Word Break Problem | DP-32

Difficulty Level : Hard
Last Updated : 18 Feb, 2021

Given an input string and a dictionary of words, find out if the input string can be segmented into a space-separated sequence of dictionary words. See following examples for more details.
This is a famous Google interview question, also being asked by many other companies now a days.

Consider the following dictionary 
{ i, like, sam, sung, samsung, mobile, ice, 
  cream, icecream, man, go, mango}

Input:  ilike
Output: Yes 
The string can be segmented as "i like".

Input:  ilikesamsung
Output: Yes
The string can be segmented as "i like samsung" 
or "i like sam sung".

Recursive implementation:
The idea is simple, we consider each prefix and search it in dictionary. If the prefix is present in dictionary, we recur for rest of the string (or suffix).

JOB A
Write out the listing line for line, everything from its first line down to the line containing "à cœur, promouvoir votre entreprise ou", including both ends. Leave the pictures out of your answer.
The word break page and the listing come from unrelated sources.

SOURCE RECORDS
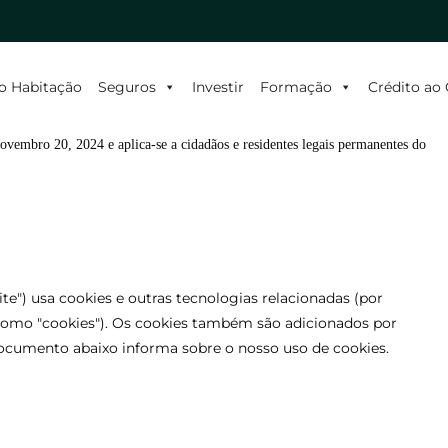
o Habitação
Seguros
Investir
Formação
Crédito a
Novembro 20, 2024 e aplica-se a cidadãos e residentes legais permanentes do
ite") usa cookies e outras tecnologias relacionadas (por
 como "cookies"). Os cookies também são adicionados por
cumento abaixo informa sobre o nosso uso de cookies.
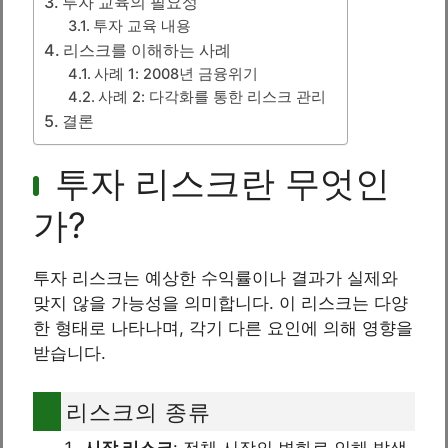
투자 교육의 필요성
투자 교육 내용
리스크를 이해하는 사례
사례 1: 2008년 금융위기
사례 2: 다각화를 통한 리스크 관리
결론
투자 리스크란 무엇인
가?
투자 리스크는 예상한 수익률이나 결과가 실제와
맞지 않을 가능성을 의미합니다. 이 리스크는 다양
한 형태로 나타나며, 각기 다른 요인에 의해 영향을
받습니다.
리스크의 종류
시장 리스크
: 전체 시장의 변화로 인해 발생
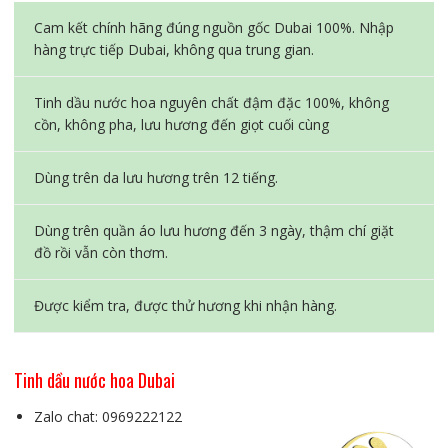
Cam kết chính hãng đúng nguồn gốc Dubai 100%. Nhập
hàng trực tiếp Dubai, không qua trung gian.
Tinh dầu nước hoa nguyên chất đậm đặc 100%, không
cồn, không pha, lưu hương đến giọt cuối cùng
Dùng trên da lưu hương trên 12 tiếng.
Dùng trên quần áo lưu hương đến 3 ngày, thậm chí giặt
đồ rồi vẫn còn thơm.
Được kiểm tra, được thử hương khi nhận hàng.
Tinh dầu nước hoa Dubai
Zalo chat: 0969222122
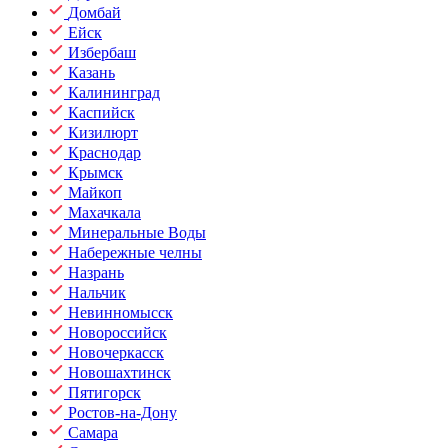
Домбай
Ейск
Избербаш
Казань
Калининград
Каспийск
Кизилюрт
Краснодар
Крымск
Майкоп
Махачкала
Минеральные Воды
Набережные челны
Назрань
Нальчик
Невинномысск
Новороссийск
Новочеркасск
Новошахтинск
Пятигорск
Ростов-на-Дону
Самара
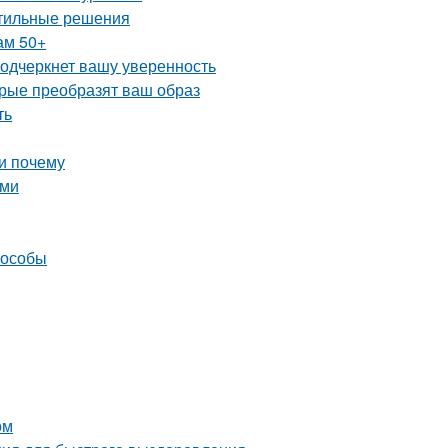
стильные решения
ам 50+
подчеркнет вашу уверенность
рые преобразят ваш образ
ть
и почему
ыми
пособы
ом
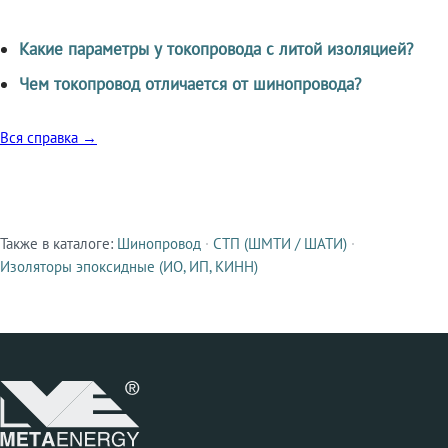
Какие параметры у токопровода с литой изоляцией?
Чем токопровод отличается от шинопровода?
Вся справка →
Также в каталоге:
Шинопровод
·
СТП (ШМТИ / ШАТИ)
·
Смежные продукты
Изоляторы эпоксидные (ИО, ИП, КИНН)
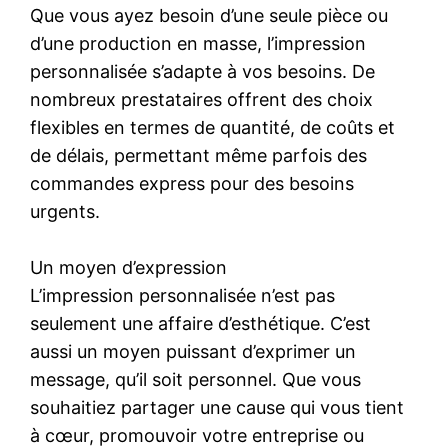
Que vous ayez besoin d’une seule pièce ou
d’une production en masse, l’impression
personnalisée s’adapte à vos besoins. De
nombreux prestataires offrent des choix
flexibles en termes de quantité, de coûts et
de délais, permettant même parfois des
commandes express pour des besoins
urgents.
Un moyen d’expression
L’impression personnalisée n’est pas
seulement une affaire d’esthétique. C’est
aussi un moyen puissant d’exprimer un
message, qu’il soit personnel. Que vous
souhaitiez partager une cause qui vous tient
à cœur, promouvoir votre entreprise ou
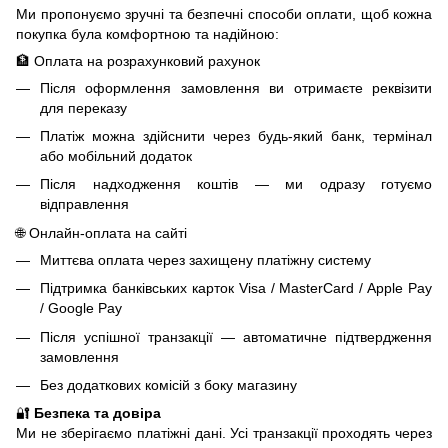
Ми пропонуємо зручні та безпечні способи оплати, щоб кожна
покупка була комфортною та надійною:
🏦 Оплата на розрахунковий рахунок
Після оформлення замовлення ви отримаєте реквізити
для переказу
Платіж можна здійснити через будь-який банк, термінал
або мобільний додаток
Після надходження коштів — ми одразу готуємо
відправлення
🌐 Онлайн-оплата на сайті
Миттєва оплата через захищену платіжну систему
Підтримка банківських карток Visa / MasterCard / Apple Pay
/ Google Pay
Після успішної транзакції — автоматичне підтвердження
замовлення
Без додаткових комісій з боку магазину
🔐
Безпека та довіра
Ми не зберігаємо платіжні дані. Усі транзакції проходять через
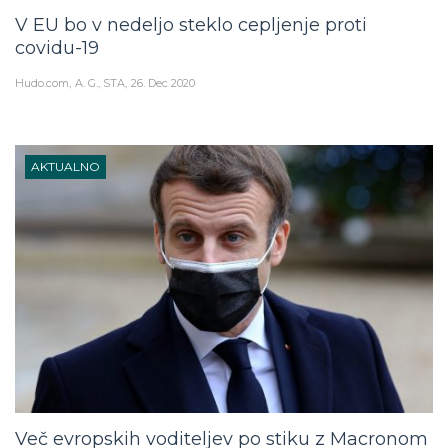
V EU bo v nedeljo steklo cepljenje proti
covidu-19
Hudo.com
A. G., STA
26. Dec 2020
AKTUALNO
Več evropskih voditeljev po stiku z Macronom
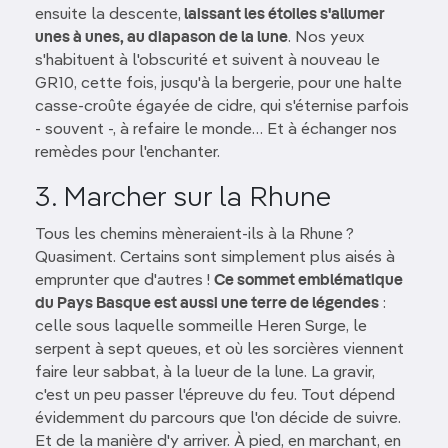
ensuite la descente,
laissant les étoiles s'allumer
unes à unes, au diapason de la lune
. Nos yeux
s'habituent à l'obscurité et suivent à nouveau le
GR10, cette fois, jusqu'à la bergerie, pour une halte
casse-croûte égayée de cidre, qui s'éternise parfois
- souvent -, à refaire le monde… Et à échanger nos
remèdes pour l'enchanter.
3. Marcher sur la Rhune
Tous les chemins mèneraient-ils à la Rhune ?
Quasiment. Certains sont simplement plus aisés à
emprunter que d'autres !
Ce sommet emblématique
du Pays Basque est aussi une terre de légendes
:
celle sous laquelle sommeille Heren Surge, le
serpent à sept queues, et où les sorcières viennent
faire leur sabbat, à la lueur de la lune. La gravir,
c'est un peu passer l'épreuve du feu. Tout dépend
évidemment du parcours que l'on décide de suivre.
Et de la manière d'y arriver. À pied, en marchant, en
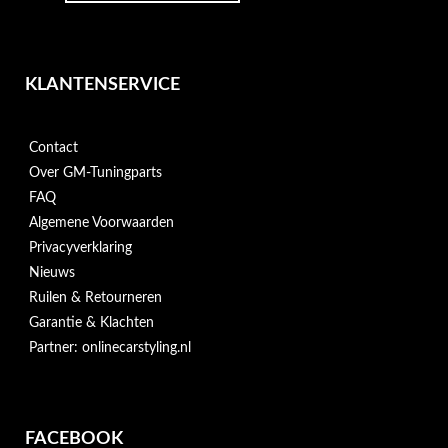
KLANTENSERVICE
Contact
Over GM-Tuningparts
FAQ
Algemene Voorwaarden
Privacyverklaring
Nieuws
Ruilen & Retourneren
Garantie & Klachten
Partner: onlinecarstyling.nl
FACEBOOK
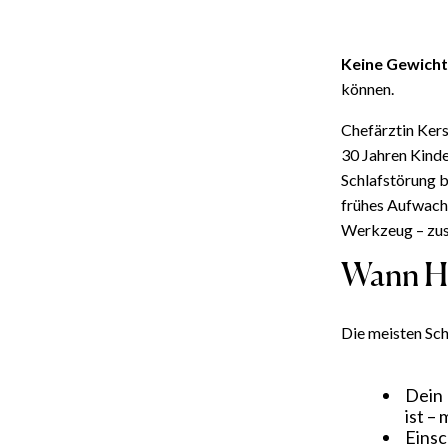
Keine Gewicht
können.
Chefärztin Kers
30 Jahren Kinde
Schlafstörung b
frühes Aufwache
Werkzeug – zu
Wann Hi
Die meisten Sch
Dein 
ist –
Einsc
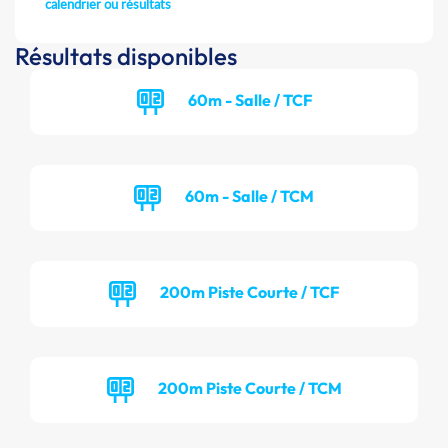
calendrier ou résultats
Résultats disponibles
60m - Salle / TCF
60m - Salle / TCM
200m Piste Courte / TCF
200m Piste Courte / TCM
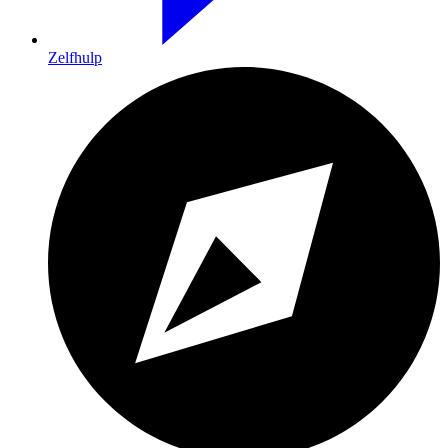
Zelfhulp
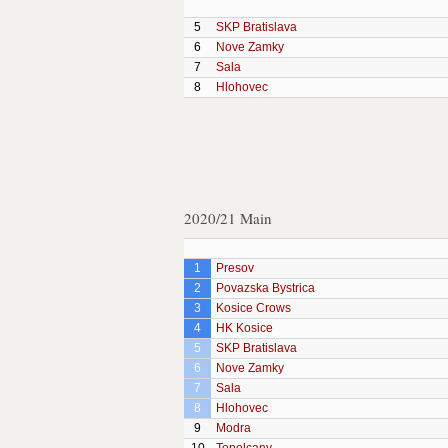
5
SKP Bratislava
6
Nove Zamky
7
Sala
8
Hlohovec
2020/21 Main
1
Presov
2
Povazska Bystrica
3
Kosice Crows
4
HK Kosice
5
SKP Bratislava
6
Nove Zamky
7
Sala
8
Hlohovec
9
Modra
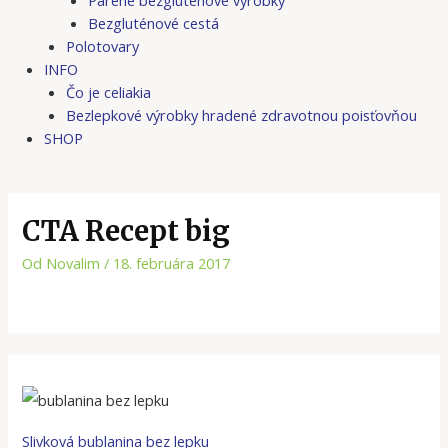
Bezgluténové cestá
Polotovary
INFO
Čo je celiakia
Bezlepkové výrobky hradené zdravotnou poisťovňou
SHOP
CTA Recept big
Od
Novalim
/
18. februára 2017
Slivková bublanina bez lepku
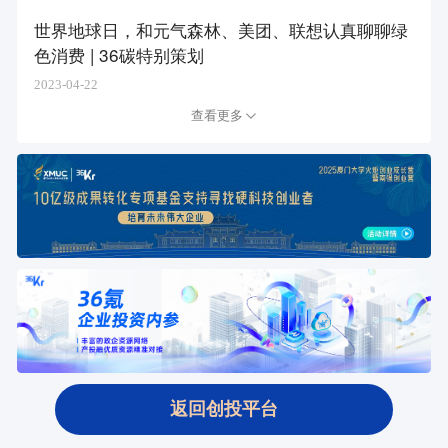
世界地球日，和元气森林、美团、联想认真聊聊绿
色消费 | 36碳特别策划
2023-04-22
查看更多
返回创投平台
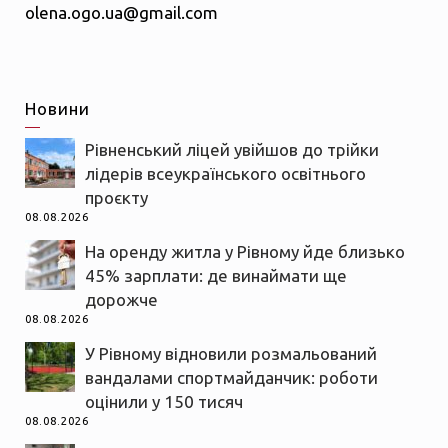
olena.ogo.ua@gmail.com
Новини
Рівненський ліцей увійшов до трійки
лідерів всеукраїнського освітнього
проєкту
08.08.2026
На оренду житла у Рівному йде близько
45% зарплати: де винаймати ще
дорожче
08.08.2026
У Рівному відновили розмальований
вандалами спортмайданчик: роботи
оцінили у 150 тисяч
08.08.2026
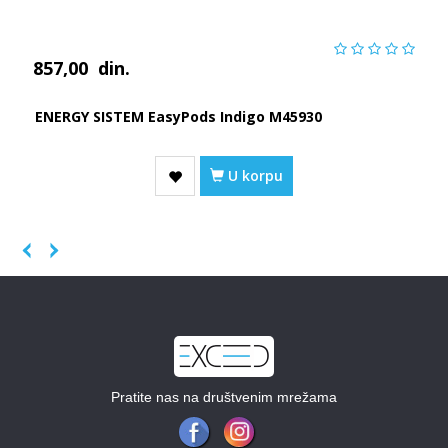
857,00
din.
ENERGY SISTEM EasyPods Indigo M45930
U korpu
Previous
Next
Pratite nas na društvenim mrežama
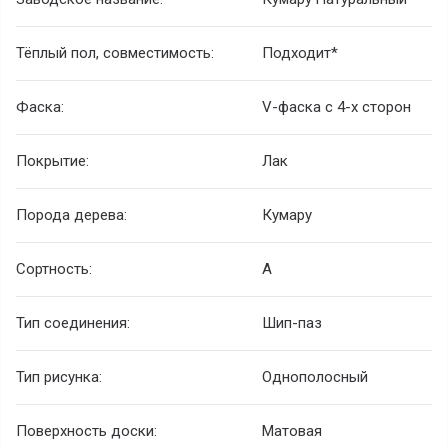
Тёплый пол, совместимость:
Подходит*
Фаска:
V-фаска с 4-х сторон
Покрытие:
Лак
Порода дерева:
Кумару
Сортность:
A
Тип соединения:
Шип-паз
Тип рисунка:
Однополосный
Поверхность доски:
Матовая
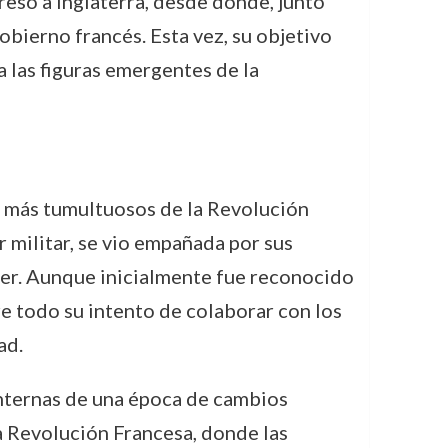
gresó a Inglaterra, desde donde, junto
bierno francés. Esta vez, su objetivo
a las figuras emergentes de la
s más tumultuosos de la Revolución
 militar, se vio empañada por sus
der. Aunque inicialmente fue reconocido
re todo su intento de colaborar con los
ad.
internas de una época de cambios
 la Revolución Francesa, donde las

JOB B
Give again, word for word, everything in the word break page from "Difficulty Level : Hard" down to "for more details.".

PROBLEM SOLUTION A
o Habitação
Seguros
Investir
Formação
Crédito a
Novembro 20, 2024 e aplica-se a cidadãos e residentes legais permanentes do
ite") usa cookies e outras tecnologias relacionadas (por
 como "cookies"). Os cookies também são adicionados por
cumento abaixo informa sobre o nosso uso de cookies.
투자 교육의 필요성
투자 교육 내용
리스크를 이해하는 사례
사례 1: 2008년 금융위기
사례 2: 다각화를 통한 리스크 관리
결론
투자 리스크란 무엇인
가?
투자 리스크는 예상한 수익률이나 결과가 실제와
맞지 않을 가능성을 의미합니다. 이 리스크는 다양
한 형태로 나타나며, 각기 다른 요인에 의해 영향을
받습니다.
리스크의 종류
시장 리스크
: 전체 시장의 변화로 인해 발생
Cam kết chính hãng đúng nguồn gốc Dubai 100%. Nhập
hàng trực tiếp Dubai, không qua trung gian.
Tinh dầu nước hoa nguyên chất đậm đặc 100%, không
cồn, không pha, lưu hương đến giọt cuối cùng
Dùng trên da lưu hương trên 12 tiếng.
Dùng trên quần áo lưu hương đến 3 ngày, thậm chí giặt
đồ rồi vẫn còn thơm.
Được kiểm tra, được thử hương khi nhận hàng.
Tinh dầu nước hoa Dubai
Zalo chat: 0969222122
Домбай
Ейск
Избербаш
Казань
Калининград
Каспийск
Кизилюрт
Краснодар
Крымск
Майкоп
Махачкала
Минеральные Воды
Набережные челны
Назрань
Нальчик
Невинномысск
Новороссийск
Новочеркасск
Новошахтинск
Пятигорск
Ростов-на-Дону
Самара
стильные решения
ам 50+
подчеркнет вашу уверенность
рые преобразят ваш образ
ть
и почему
ыми
пособы
ом
Какие параметры у токопровода с литой изоляцией?
Чем токопровод отличается от шинопровода?
Вся справка →
Также в каталоге:
Шинопровод
·
СТП (ШМТИ / ШАТИ)
·
Смежные продукты
Изоляторы эпоксидные (ИО, ИП, КИНН)
Que vous ayez besoin d’une seule pièce ou
d’une production en masse, l’impression
personnalisée s’adapte à vos besoins. De
nombreux prestataires offrent des choix
flexibles en termes de quantité, de coûts et
de délais, permettant même parfois des
commandes express pour des besoins
urgents.
Un moyen d’expression
L’impression personnalisée n’est pas
seulement une affaire d’esthétique. C’est
aussi un moyen puissant d’exprimer un
message, qu’il soit personnel. Que vous
souhaitiez partager une cause qui vous tient
à cœur, promouvoir votre entreprise ou

PROBLEM SOLUTION B
Difficulty Level : Hard
Last Updated : 18 Feb, 2021

Given an input string and a dictionary of words, find out if the input string can be segmented into a space-separated sequence of dictionary words. See following examples for more details.